* REQUEST: Output the data below line for line, exactly, up to and including the line where "kalten Jahreszeit zu gewährleisten." appears.

* THE DATA:
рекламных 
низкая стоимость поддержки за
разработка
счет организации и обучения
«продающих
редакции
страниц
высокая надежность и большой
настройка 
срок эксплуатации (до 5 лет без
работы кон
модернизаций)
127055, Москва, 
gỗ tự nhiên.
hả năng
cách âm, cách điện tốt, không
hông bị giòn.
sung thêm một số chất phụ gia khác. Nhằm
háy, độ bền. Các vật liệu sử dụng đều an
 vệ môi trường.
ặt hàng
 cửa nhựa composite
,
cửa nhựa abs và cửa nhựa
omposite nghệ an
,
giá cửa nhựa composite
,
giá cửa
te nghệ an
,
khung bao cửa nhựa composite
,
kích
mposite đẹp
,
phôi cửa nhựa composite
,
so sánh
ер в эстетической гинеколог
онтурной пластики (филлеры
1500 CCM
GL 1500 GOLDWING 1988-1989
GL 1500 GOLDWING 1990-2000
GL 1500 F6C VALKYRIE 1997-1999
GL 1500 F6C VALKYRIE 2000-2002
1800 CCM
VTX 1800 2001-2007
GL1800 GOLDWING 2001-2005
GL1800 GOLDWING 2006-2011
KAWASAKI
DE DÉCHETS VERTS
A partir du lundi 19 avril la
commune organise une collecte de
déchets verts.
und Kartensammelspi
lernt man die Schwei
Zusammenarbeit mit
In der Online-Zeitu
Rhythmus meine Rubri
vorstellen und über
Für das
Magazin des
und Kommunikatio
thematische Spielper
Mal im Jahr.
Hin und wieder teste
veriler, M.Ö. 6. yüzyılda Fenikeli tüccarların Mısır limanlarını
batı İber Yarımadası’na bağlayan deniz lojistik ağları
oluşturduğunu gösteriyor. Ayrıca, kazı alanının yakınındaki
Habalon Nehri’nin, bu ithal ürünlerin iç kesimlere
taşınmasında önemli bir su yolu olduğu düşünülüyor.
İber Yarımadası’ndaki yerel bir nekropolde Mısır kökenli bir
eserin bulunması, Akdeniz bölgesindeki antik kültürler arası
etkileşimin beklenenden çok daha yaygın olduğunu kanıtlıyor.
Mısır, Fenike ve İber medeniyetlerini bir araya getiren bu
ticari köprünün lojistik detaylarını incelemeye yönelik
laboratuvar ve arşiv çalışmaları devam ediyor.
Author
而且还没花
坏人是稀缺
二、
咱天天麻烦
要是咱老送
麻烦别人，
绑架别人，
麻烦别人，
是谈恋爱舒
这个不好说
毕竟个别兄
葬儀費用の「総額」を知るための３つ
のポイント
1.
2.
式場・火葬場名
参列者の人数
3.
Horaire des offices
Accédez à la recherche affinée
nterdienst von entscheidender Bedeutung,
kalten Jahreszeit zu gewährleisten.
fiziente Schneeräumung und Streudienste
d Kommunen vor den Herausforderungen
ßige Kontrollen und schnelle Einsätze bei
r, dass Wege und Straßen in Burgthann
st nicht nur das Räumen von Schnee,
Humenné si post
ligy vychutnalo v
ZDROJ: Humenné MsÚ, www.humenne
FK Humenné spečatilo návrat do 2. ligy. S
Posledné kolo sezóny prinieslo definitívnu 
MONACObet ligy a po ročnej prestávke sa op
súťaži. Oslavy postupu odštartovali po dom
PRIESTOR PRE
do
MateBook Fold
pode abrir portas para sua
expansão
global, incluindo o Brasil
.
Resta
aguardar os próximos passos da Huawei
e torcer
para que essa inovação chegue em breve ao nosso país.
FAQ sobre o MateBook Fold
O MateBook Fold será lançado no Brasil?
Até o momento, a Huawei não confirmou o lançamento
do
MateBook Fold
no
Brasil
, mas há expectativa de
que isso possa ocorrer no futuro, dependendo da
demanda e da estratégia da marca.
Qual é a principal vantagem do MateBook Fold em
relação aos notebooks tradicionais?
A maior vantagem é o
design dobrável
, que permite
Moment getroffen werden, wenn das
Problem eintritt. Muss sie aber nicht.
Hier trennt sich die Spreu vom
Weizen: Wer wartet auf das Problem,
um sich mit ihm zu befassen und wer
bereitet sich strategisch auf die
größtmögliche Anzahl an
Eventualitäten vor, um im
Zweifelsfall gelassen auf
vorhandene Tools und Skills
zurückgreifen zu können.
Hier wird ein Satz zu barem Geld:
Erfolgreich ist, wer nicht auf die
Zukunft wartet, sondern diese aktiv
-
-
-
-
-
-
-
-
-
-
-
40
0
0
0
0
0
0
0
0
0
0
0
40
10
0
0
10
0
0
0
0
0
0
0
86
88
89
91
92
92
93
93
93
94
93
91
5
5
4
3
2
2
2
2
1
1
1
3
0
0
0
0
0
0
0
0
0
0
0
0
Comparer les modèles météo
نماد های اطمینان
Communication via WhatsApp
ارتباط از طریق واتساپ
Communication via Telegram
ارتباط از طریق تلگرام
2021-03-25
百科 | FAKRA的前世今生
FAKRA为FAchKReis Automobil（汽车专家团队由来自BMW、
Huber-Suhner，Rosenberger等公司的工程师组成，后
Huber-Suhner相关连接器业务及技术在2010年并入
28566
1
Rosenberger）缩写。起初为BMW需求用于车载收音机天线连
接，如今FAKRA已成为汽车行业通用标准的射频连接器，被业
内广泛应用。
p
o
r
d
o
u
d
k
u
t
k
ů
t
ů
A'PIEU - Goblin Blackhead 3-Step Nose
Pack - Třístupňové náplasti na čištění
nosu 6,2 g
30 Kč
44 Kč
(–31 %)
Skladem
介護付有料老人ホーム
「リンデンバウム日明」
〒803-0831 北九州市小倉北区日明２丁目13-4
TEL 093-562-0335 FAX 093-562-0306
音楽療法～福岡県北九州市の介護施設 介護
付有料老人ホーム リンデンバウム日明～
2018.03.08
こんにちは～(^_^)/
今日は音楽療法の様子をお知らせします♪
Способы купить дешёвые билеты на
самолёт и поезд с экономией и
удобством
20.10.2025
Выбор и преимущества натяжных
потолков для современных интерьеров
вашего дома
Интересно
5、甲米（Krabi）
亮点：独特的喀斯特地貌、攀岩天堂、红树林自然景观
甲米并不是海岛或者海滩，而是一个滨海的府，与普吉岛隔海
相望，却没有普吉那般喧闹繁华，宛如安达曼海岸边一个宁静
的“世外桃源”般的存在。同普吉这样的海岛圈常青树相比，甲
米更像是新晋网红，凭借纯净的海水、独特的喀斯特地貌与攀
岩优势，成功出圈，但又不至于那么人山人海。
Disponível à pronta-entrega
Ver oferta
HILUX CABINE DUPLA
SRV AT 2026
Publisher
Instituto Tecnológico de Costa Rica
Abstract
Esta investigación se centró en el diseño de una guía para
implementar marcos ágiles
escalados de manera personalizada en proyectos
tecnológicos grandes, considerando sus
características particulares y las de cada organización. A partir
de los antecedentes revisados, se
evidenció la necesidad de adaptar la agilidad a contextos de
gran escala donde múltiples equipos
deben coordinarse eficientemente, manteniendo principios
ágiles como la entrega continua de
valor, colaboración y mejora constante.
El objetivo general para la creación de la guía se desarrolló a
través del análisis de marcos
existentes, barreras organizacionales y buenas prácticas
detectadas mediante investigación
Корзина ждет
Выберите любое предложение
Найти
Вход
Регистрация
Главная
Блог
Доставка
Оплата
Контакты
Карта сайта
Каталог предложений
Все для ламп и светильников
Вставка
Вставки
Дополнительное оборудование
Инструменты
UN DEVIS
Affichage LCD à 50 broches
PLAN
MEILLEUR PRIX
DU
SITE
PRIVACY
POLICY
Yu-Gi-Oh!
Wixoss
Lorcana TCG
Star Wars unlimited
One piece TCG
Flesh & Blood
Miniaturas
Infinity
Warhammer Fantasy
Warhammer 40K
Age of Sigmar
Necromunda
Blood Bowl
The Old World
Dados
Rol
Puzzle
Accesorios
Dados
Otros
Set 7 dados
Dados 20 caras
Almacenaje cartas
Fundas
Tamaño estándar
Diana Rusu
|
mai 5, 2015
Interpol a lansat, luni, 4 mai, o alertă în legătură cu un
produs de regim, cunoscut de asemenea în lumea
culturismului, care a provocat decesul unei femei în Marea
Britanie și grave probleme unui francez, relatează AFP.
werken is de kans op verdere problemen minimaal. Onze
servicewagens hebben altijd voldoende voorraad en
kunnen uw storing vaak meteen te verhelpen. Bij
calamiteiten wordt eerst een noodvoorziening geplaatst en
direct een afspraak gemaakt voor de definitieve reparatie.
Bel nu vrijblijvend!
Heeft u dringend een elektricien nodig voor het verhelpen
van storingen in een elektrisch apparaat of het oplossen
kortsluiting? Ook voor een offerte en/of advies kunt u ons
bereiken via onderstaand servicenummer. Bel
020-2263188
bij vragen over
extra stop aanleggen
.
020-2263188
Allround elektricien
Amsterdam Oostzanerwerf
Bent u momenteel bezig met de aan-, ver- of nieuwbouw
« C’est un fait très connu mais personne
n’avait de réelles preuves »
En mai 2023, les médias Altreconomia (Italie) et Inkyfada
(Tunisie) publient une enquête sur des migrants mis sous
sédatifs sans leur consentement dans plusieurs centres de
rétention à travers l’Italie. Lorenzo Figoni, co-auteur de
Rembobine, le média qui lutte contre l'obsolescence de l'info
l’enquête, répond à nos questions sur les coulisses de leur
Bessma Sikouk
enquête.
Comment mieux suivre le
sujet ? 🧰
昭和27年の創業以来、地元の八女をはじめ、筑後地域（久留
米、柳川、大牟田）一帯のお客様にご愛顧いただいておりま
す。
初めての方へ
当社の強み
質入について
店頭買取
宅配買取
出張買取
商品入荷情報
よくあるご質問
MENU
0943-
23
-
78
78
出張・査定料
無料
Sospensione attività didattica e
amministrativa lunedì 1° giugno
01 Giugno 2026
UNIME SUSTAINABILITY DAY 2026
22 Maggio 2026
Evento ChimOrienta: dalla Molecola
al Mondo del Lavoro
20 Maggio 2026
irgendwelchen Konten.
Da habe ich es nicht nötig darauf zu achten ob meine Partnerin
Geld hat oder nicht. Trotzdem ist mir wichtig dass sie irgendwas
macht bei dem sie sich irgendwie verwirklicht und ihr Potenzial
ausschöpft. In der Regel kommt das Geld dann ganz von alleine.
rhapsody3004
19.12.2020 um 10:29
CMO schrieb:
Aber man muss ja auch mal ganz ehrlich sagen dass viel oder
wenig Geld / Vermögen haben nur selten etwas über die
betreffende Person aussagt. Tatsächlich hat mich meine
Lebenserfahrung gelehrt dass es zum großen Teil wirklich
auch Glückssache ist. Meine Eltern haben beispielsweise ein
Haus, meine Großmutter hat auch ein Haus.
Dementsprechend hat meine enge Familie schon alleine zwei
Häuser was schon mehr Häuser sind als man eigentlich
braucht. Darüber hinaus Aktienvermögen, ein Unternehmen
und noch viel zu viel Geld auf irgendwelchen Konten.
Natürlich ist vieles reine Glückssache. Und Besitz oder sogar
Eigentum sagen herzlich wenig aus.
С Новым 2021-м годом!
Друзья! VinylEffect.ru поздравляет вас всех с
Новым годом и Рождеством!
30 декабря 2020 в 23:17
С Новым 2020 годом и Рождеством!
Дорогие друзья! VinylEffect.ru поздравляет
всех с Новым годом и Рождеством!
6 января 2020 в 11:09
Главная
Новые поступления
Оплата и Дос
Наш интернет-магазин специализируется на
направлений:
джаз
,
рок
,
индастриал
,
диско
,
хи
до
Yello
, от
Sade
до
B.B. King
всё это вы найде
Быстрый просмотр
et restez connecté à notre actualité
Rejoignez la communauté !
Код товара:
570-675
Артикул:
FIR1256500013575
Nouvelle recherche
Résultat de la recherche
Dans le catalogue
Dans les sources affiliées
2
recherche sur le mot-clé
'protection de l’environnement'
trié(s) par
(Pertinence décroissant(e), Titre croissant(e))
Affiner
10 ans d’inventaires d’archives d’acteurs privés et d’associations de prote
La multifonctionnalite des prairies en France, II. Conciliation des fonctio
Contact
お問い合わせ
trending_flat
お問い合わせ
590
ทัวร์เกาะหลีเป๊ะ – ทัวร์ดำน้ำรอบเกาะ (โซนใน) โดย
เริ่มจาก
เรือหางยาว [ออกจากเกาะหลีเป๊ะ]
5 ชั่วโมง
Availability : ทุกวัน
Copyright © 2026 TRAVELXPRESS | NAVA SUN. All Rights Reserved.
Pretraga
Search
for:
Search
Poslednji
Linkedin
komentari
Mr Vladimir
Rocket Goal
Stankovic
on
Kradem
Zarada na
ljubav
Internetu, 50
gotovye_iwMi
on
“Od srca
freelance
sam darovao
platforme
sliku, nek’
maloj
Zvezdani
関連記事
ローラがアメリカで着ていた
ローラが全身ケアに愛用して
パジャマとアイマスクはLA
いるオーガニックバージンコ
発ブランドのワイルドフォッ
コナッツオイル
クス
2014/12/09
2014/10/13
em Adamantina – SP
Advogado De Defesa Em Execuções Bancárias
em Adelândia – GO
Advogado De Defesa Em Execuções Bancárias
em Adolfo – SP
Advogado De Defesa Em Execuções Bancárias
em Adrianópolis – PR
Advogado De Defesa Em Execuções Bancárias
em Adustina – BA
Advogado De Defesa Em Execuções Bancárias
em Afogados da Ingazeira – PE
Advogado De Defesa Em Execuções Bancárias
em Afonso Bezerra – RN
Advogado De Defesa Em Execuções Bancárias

* SOLUTION TO THE EXERCISE:
рекламных 
низкая стоимость поддержки за
разработка
счет организации и обучения
«продающих
редакции
страниц
высокая надежность и большой
настройка 
срок эксплуатации (до 5 лет без
работы кон
модернизаций)
127055, Москва, 
gỗ tự nhiên.
hả năng
cách âm, cách điện tốt, không
hông bị giòn.
sung thêm một số chất phụ gia khác. Nhằm
háy, độ bền. Các vật liệu sử dụng đều an
 vệ môi trường.
ặt hàng
 cửa nhựa composite
,
cửa nhựa abs và cửa nhựa
omposite nghệ an
,
giá cửa nhựa composite
,
giá cửa
te nghệ an
,
khung bao cửa nhựa composite
,
kích
mposite đẹp
,
phôi cửa nhựa composite
,
so sánh
ер в эстетической гинеколог
онтурной пластики (филлеры
1500 CCM
GL 1500 GOLDWING 1988-1989
GL 1500 GOLDWING 1990-2000
GL 1500 F6C VALKYRIE 1997-1999
GL 1500 F6C VALKYRIE 2000-2002
1800 CCM
VTX 1800 2001-2007
GL1800 GOLDWING 2001-2005
GL1800 GOLDWING 2006-2011
KAWASAKI
DE DÉCHETS VERTS
A partir du lundi 19 avril la
commune organise une collecte de
déchets verts.
und Kartensammelspi
lernt man die Schwei
Zusammenarbeit mit
In der Online-Zeitu
Rhythmus meine Rubri
vorstellen und über
Für das
Magazin des
und Kommunikatio
thematische Spielper
Mal im Jahr.
Hin und wieder teste
veriler, M.Ö. 6. yüzyılda Fenikeli tüccarların Mısır limanlarını
batı İber Yarımadası’na bağlayan deniz lojistik ağları
oluşturduğunu gösteriyor. Ayrıca, kazı alanının yakınındaki
Habalon Nehri’nin, bu ithal ürünlerin iç kesimlere
taşınmasında önemli bir su yolu olduğu düşünülüyor.
İber Yarımadası’ndaki yerel bir nekropolde Mısır kökenli bir
eserin bulunması, Akdeniz bölgesindeki antik kültürler arası
etkileşimin beklenenden çok daha yaygın olduğunu kanıtlıyor.
Mısır, Fenike ve İber medeniyetlerini bir araya getiren bu
ticari köprünün lojistik detaylarını incelemeye yönelik
laboratuvar ve arşiv çalışmaları devam ediyor.
Author
而且还没花
坏人是稀缺
二、
咱天天麻烦
要是咱老送
麻烦别人，
绑架别人，
麻烦别人，
是谈恋爱舒
这个不好说
毕竟个别兄
葬儀費用の「総額」を知るための３つ
のポイント
1.
2.
式場・火葬場名
参列者の人数
3.
Horaire des offices
Accédez à la recherche affinée
nterdienst von entscheidender Bedeutung,
kalten Jahreszeit zu gewährleisten.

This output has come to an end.